Üç Şef, Üç Mutfak Kültürü, Tek Sofrada Birleşen Lezzetler
Gecenin konsepti, her şefin kendi mutfak hikâyesinden ilham alarak hazırladığı tabakları bir araya getirdi. Katılımcılar, yalnızca özel bir menünün değil, aynı zamanda bu menüyü oluşturan hikâyelerin de izini sürdü. Şeflerin sahne üzerindeki etkileşimleri, geceyi klasik bir gastronomi deneyiminin ötesine taşıyarak izleyicilere samimi ve ilham verici bir atmosfer sundu.
Geliri TOÇEV’e Bağışlandı
Etkinliğin en dikkat çekici yönlerinden biri ise, tüm gelirinin Tüvana Okuma İstekli Çocuk Eğitim Vakfı (TOÇEV)’e bağışlanmış olmasıydı. Böylece “Chef’s Table” sadece bir lezzet buluşması değil, aynı zamanda çocukların eğitimine destek sunan sosyal bir girişime dönüştü.
Geceye Damga Vuran Menü
Menüde Serhat Eliçora’nın hazırladığı “Deniz Tacı” ile başlayan gece, ara sıcaklarda Eliçora’nın “Ördek Mantısı” ve Okan Aydemir’in “Antalya Patlıcanı” ile devam etti. Ana yemekte Soner Kesgin’in Asya mutfağından esinlenen “Madhu’s Etli Royal Set”i sunulurken, finalde Serhat Eliçora’nın özel tarifi olan “Islak Hurmalı Kek” misafirlerin beğenisine sunuldu. Her bir tabak, hem lezzeti hem de ardındaki anlamıyla geceyi unutulmaz kıldı.

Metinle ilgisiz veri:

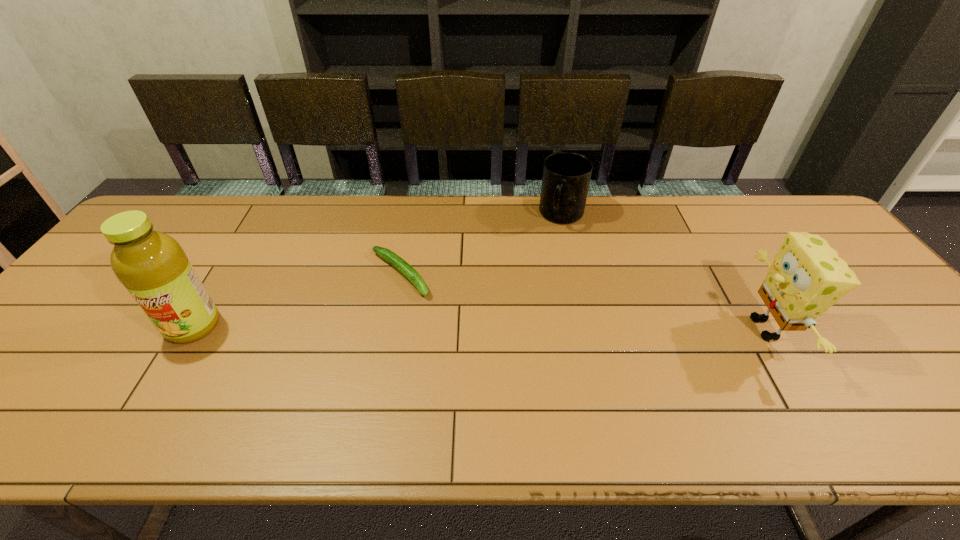
You are a GUI agent. You are given a task and a screenshot of the screen. Output one action in this format:
    pyautogui.click(x=<x>, y=<y>)
    Task: Click on the vacant region at the far edge of the desktop
    The width and height of the screenshot is (960, 540).
    Given the screenshot: What is the action you would take?
    pyautogui.click(x=284, y=212)

Where is `vacant region at the near edge`? The image size is (960, 540). vacant region at the near edge is located at coordinates (869, 386).

The width and height of the screenshot is (960, 540). In the image, there is a desktop. In order to click on free space at the far left corner in this screenshot , I will do `click(168, 205)`.

Find the location of a particular element. The height and width of the screenshot is (540, 960). vacant position at the far right corner of the desktop is located at coordinates (805, 229).

Locate an element on the screen. Image resolution: width=960 pixels, height=540 pixels. free space at the near right corner of the desktop is located at coordinates (942, 394).

At what (x,y) coordinates should I click in order to perform the action: click on vacant area between the second shortest object and the sponge. Please return your answer as a coordinate pair (x, y). Image resolution: width=960 pixels, height=540 pixels. Looking at the image, I should click on (663, 272).

Locate an element on the screen. free space between the farthest object and the tallest object is located at coordinates (377, 271).

Where is `vacant area that lies between the fruit juice and the third object from right to left`? The height and width of the screenshot is (540, 960). vacant area that lies between the fruit juice and the third object from right to left is located at coordinates (297, 300).

You are a GUI agent. You are given a task and a screenshot of the screen. Output one action in this format:
    pyautogui.click(x=<x>, y=<y>)
    Task: Click on the vacant space that is in between the farthest object and the zucchini
    The image size is (960, 540).
    Given the screenshot: What is the action you would take?
    pyautogui.click(x=481, y=245)

The image size is (960, 540). Identify the location of free point between the third object from right to left and the third tallest object. (481, 245).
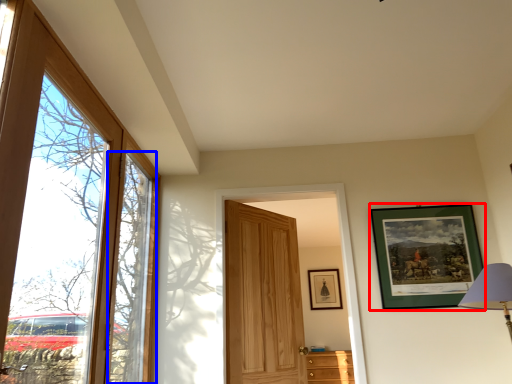
Question: Which point is further to the camera, picture frame (highlighted by a red box) or window (highlighted by a blue box)?

Choices:
 (A) picture frame
 (B) window

Answer: (A)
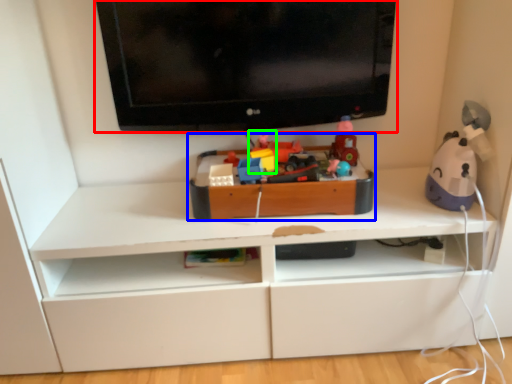
Question: Based on their relative distances, which object is farther from television (highlighted by a red box)? Choose from toy (highlighted by a blue box) and toy (highlighted by a green box).

Choices:
 (A) toy
 (B) toy

Answer: (B)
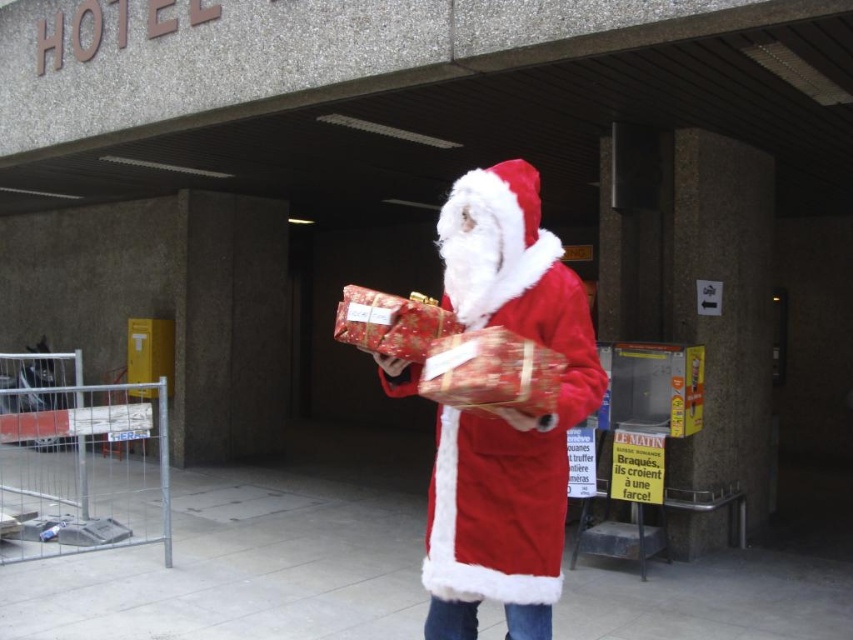
Question: Which point is closer to the camera taking this photo?

Choices:
 (A) (424, 320)
 (B) (384, 358)

Answer: (A)

Question: From the image, what is the correct spatial relationship of fuzzy red coat at center in relation to shiny red wrapping paper at center?

Choices:
 (A) above
 (B) below

Answer: (B)

Question: Does fuzzy red coat at center have a smaller size compared to shiny red wrapping paper at center?

Choices:
 (A) no
 (B) yes

Answer: (A)

Question: Is fuzzy red coat at center bigger than shiny red wrapping paper at center?

Choices:
 (A) yes
 (B) no

Answer: (A)

Question: Which of the following is the farthest from the observer?

Choices:
 (A) fuzzy red coat at center
 (B) shiny red wrapping paper at center

Answer: (A)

Gastronomiyi yalnızca damakta değil, toplumsal fayda yaratma amacında da konumlayan bu özel gece, Izaka Terrace’ın vizyonunu bir kez daha ortaya koydu. “Chef’s Table Gecesi”, lezzetin, hikâyenin ve iyiliğin aynı sofrada buluşabileceğini kanıtladı.